O pontífice participou nesta quinta-feira de uma audiência no Capítulo Geral da União Romana da Ordem de Santa Úrsula e se referiu à situação da Amazônia ao fazer uma análise sobre a situação mundial, "cada vez mais interconectada e habitada por povos que fazem parte de uma comunidade global".

Cuidado

"Estamos todos mais próximos dos grandes desafios a enfrentar. Hoje, ninguém pode dizer 'Isso não me afeta'", completou Francisco. Durante uma apresentação do Sínodo à imprensa nesta quinta, o cardeal d. Cláudio Hummes foi na mesma linha. E citou por várias vezes o documento Laudato Si do papa, que destaca a necessidade de cuidar da Casa Comum.

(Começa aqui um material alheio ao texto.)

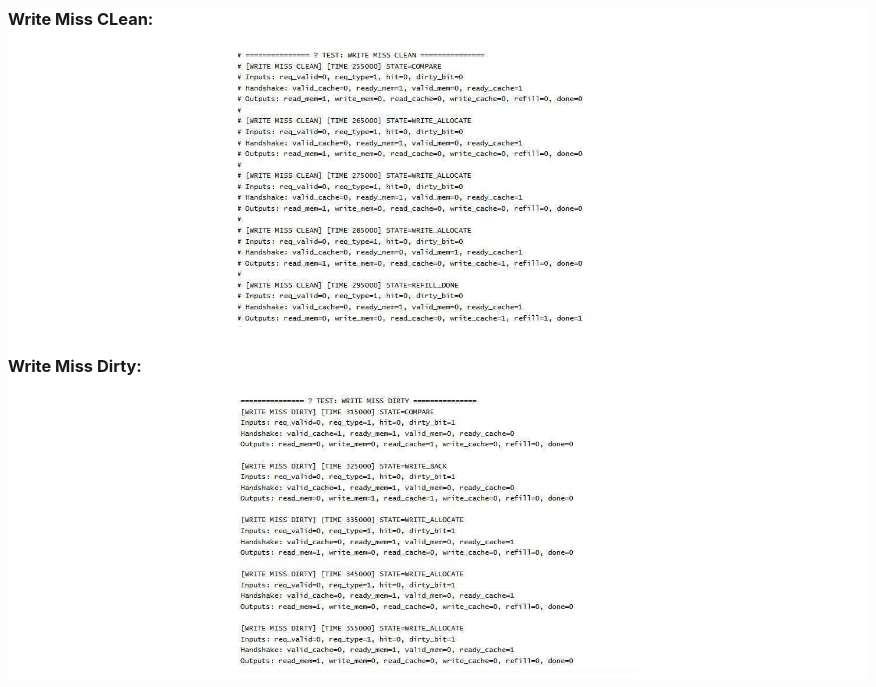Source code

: ### Write Miss CLean:

<div align="center">
<img src="outputs/writemissclean.png" alt="Alt text" width="400"/>
</div>

### Write Miss Dirty:

<div align="center">
<img src="outputs/writemissdirty.png" alt="Alt text" width="400"/>
</div>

Moema Miranda, antropóloga e assessora da Rede Eclesial Pan-Amazônica (Repam), também destaca que a questão ambiental, além da religiosa, deve dominar os debates. "Francisco vai unir a leitura de fé da Igreja, com a sabedoria dos povos ancestrais e os avanços científicos. O papa diz que não devemos ser apenas amigos dos indígenas, mas devemos nos deixar evangelizar por eles. Isso é menos progressista do que defender a ordenação de mulheres? Acho que não."